AIM OF THE EXERCISE: Which products and equipment does the poster of the forum thread below use, in order, during this wash of the car?

# 1992 205 1.9 GTI EXO'd



## iPlod999 (Jun 23, 2012)

I have been wanting to do this for a long time.

Black Betty has been EXO'd

After spotting Alan W's sale of C1/5 and a can of EXO I knew the time had come.

She has been sitting with AG SRP, EGP and AF TC for a month or so. With winter soon approaching, this being my daily drive and with a few days off of work. I had to get cracking.

This is how we started. In the rain!










I spent a lot of time going through the various posts others have created when they have done their cars. Went through all the Gtechniq video's and viewed most of youtube to make sure I got it right!!

First out was my trusty £100 Lavour bargain from Aldi which I purchased about 8 years ago and is till going strong.










Rinsed all over and the Tough Coat is still doing it's still. Although, this will change!!










Next out was the Meguiars NXT Generation Car Wash with the 2BW.










Then 2BW with my cheap as chips APC.










Now, I have never been a fan of claying. I got a cheap cheap cheap one from the bay many months ago. Used it for about 30 seconds didn't like it and threw it away.

Anyhow, this time. With so many sources stating that the car had to be clayed I got a G3 professional clay bar kit and a QD for lube.










I did not use the clay holder, I did not like the feel of the black foam ring. Instead I ripped about a third of the bar, softened it up and set about the bonnet.

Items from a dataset
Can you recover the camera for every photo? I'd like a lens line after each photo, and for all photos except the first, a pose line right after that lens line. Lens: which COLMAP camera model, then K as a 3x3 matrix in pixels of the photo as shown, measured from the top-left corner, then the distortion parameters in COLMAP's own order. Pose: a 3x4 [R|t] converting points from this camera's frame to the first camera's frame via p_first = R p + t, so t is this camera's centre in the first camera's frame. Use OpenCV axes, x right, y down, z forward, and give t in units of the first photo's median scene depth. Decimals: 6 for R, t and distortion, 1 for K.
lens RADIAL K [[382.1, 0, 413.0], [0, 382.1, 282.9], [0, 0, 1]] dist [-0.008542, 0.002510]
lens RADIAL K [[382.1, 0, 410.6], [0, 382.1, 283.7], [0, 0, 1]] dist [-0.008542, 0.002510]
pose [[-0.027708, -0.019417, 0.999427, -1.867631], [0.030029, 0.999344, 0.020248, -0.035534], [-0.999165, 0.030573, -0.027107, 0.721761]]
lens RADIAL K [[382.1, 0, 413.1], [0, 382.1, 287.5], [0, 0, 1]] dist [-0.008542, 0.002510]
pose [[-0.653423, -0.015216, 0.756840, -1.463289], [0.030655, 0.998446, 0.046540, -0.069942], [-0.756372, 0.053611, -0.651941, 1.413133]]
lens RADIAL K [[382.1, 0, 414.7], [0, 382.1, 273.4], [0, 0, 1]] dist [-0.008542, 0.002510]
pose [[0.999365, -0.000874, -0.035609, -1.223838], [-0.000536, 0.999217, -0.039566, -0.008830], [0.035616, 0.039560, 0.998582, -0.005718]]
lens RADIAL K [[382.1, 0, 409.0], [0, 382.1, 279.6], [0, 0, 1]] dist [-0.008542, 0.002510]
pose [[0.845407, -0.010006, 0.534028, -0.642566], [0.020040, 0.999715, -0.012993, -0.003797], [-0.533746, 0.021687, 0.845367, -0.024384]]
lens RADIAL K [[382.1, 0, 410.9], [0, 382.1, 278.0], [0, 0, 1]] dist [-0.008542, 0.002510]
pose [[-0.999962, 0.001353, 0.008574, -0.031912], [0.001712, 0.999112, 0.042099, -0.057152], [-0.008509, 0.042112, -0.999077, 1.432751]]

TASK OUTPUT:
1. The £100 Lavour from Aldi
2. Meguiars NXT Generation Car Wash, with the 2BW
3. A cheap APC, with the 2BW
4. A G3 professional clay bar kit
5. A QD, used as clay lube